Na visão de Machado de Assis, Eça pecou quando fez tanto o padre Amaro como o primo Basílio fecharem o livro com frases cínicas, pois no primeiro romance o < já não as confesso senão as casadas>[7], soou como novidade, no segundo caso em que Basílio, após saber do falecimento da prima, num gesto cínico, lamenta [8], isso soou como clichê.
Percebe-se que Machado de Assis mais uma vez nos revela que Eça se inspirou em uma outra grande obra, desta vez, Eugênia Grandet, de Honoré Balzac, para criar a Luísa de O primo Basílio, no entanto, não se pode considerar o romance um plágio, pois enquanto a personagem de Balzac é uma figura moral, a personagem queirosiana tem um caráter negativo e a chama de títere, ou seja, como se ela fosse um boneco que se move por cordas imitando os gestos humanos também chamado de bonifrate, fantoche e marionete e que, no sentido figurado, é o indivíduo que se deixa levar facilmente por outrem.
Machado de Assis faz uma crítica violenta ao romance por considerar que a falta do caráter moral de Luísa deixa-nos perceber que o seu envolvimento com o primo não passou de uma aventura e estava fadado a terminar logo que o primo partisse para a França e o marido retornasse. Se não fosse a intervenção de Juliana, a empregada, a história perderia o interesse do leitor como podemos observar neste trecho da crítica machadiana:

Um leitor perspicaz terá já visto a incongruência da concepção do Sr. Eça de Queirós, e a inanidade do caráter da heroína. Suponhamos que tais cartas não eram descobertas, ou que Juliana não tinha a malícia de as procurar, ou enfim que não havia semelhante fâmula em casa, nem outra da mesma índole. Estava acabado o romance, porque o primo enfastiado seguiria para a França e Jorge regressaria do Alentejo; os dois esposos voltavam à vida anterior.[9]

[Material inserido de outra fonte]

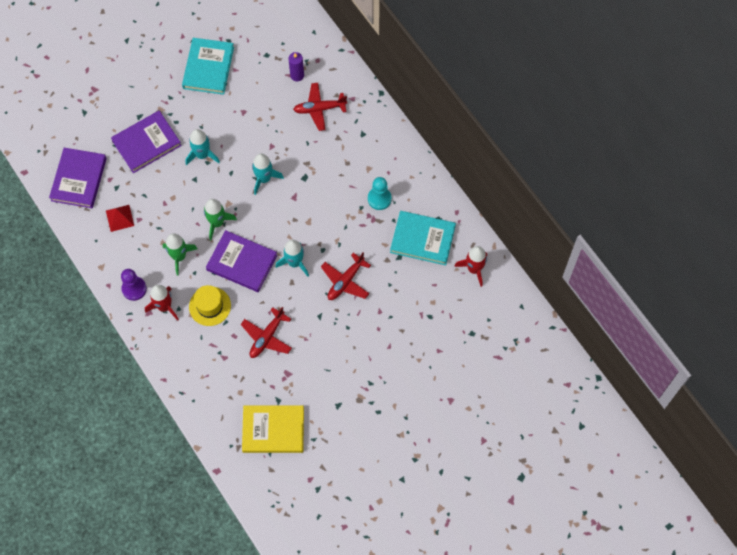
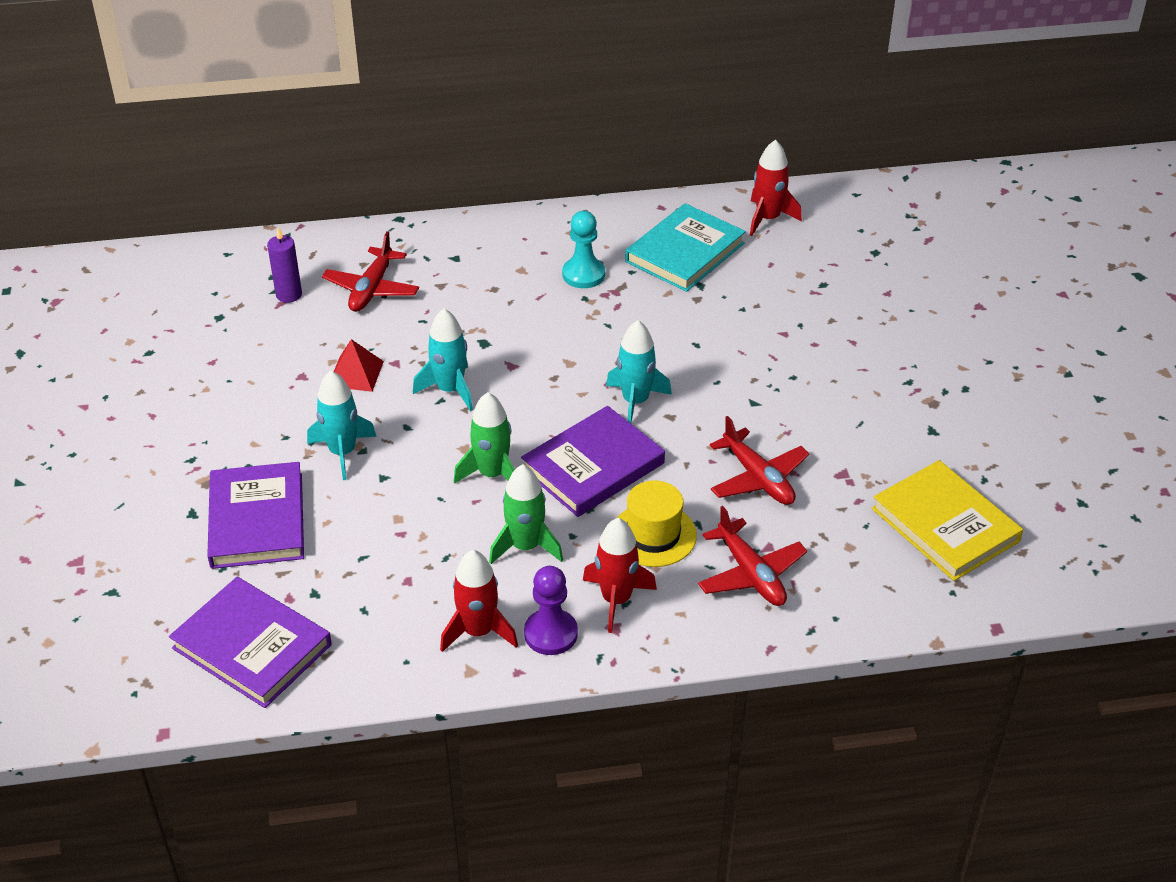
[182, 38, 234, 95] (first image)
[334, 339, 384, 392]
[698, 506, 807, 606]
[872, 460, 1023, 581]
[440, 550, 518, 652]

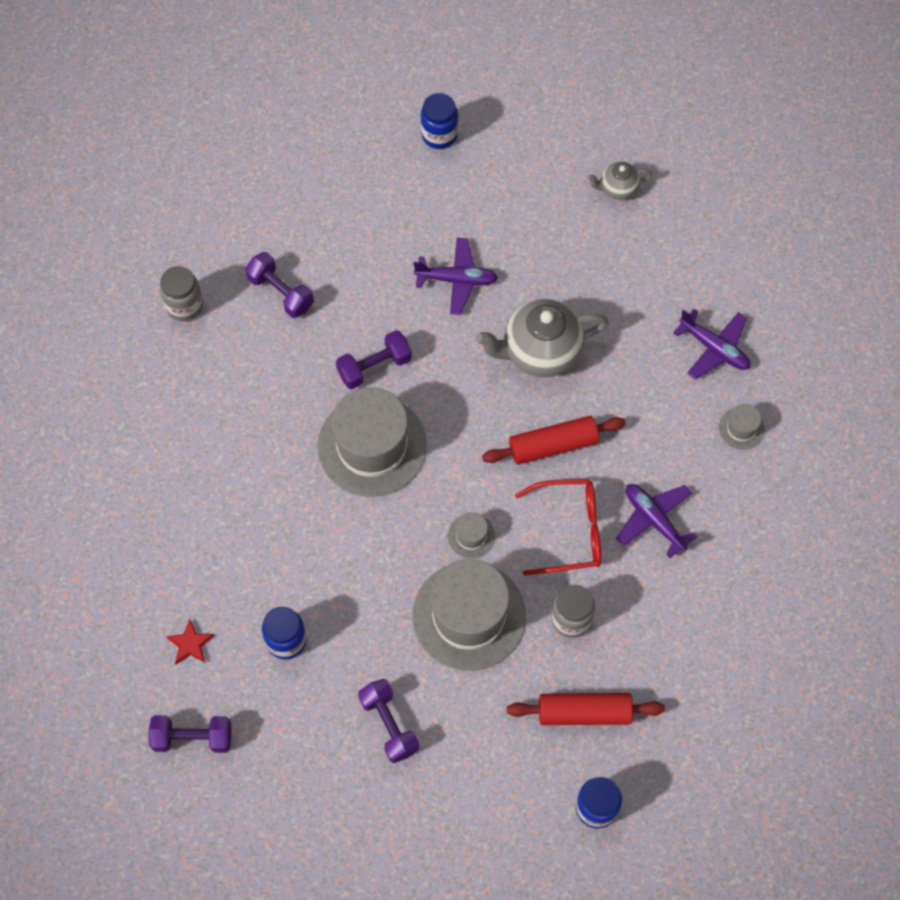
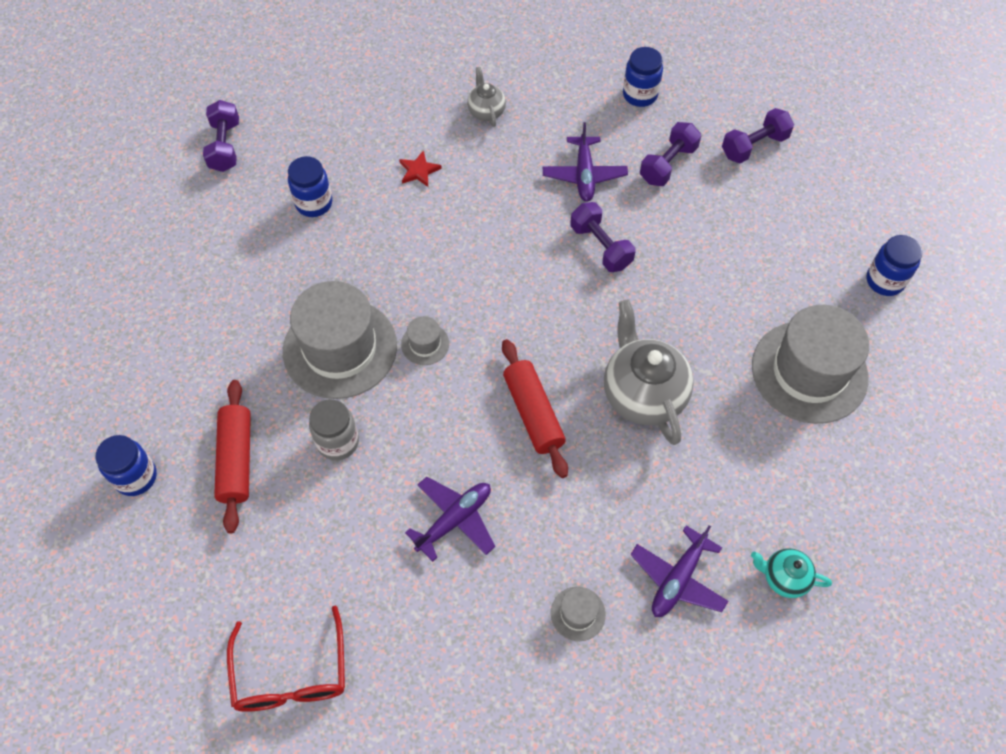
[467, 67, 506, 127]
[543, 122, 628, 202]
[623, 47, 663, 107]
[752, 305, 869, 424]
[227, 605, 345, 712]
[399, 150, 442, 187]
[722, 108, 794, 164]
[751, 548, 832, 598]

No entanto, ainda assim, Machado de Assis critica a tal situação da criada e da patroa. Machado questiona o tipo de ensinamento que o autor buscou e a possível resposta de Eça, dizendo que não quis formular nenhuma lição de moral e sim uma hipótese.
Machado levanta a questão de que se ele quisesse escrever uma hipótese, que esta hipótese fosse lógica, humana e verdadeira, o que não ocorre com as personagens da citada obra de Eça.
Segundo Carlos Reis:

O primo Basílio corresponde, de facto, ao fundamental da doutrinação naturalista, interiorizada por um Eça então consciente das responsabilidades sociais da arte; nele representa-se uma intriga de adultério, juntando-se-lhes ainda a atmosfera morna e medíocre da Lisboa da Regeneração que tem a monotonia dos serões familiares e no Passeio Público praticamente os seus únicos divertimentos.[10]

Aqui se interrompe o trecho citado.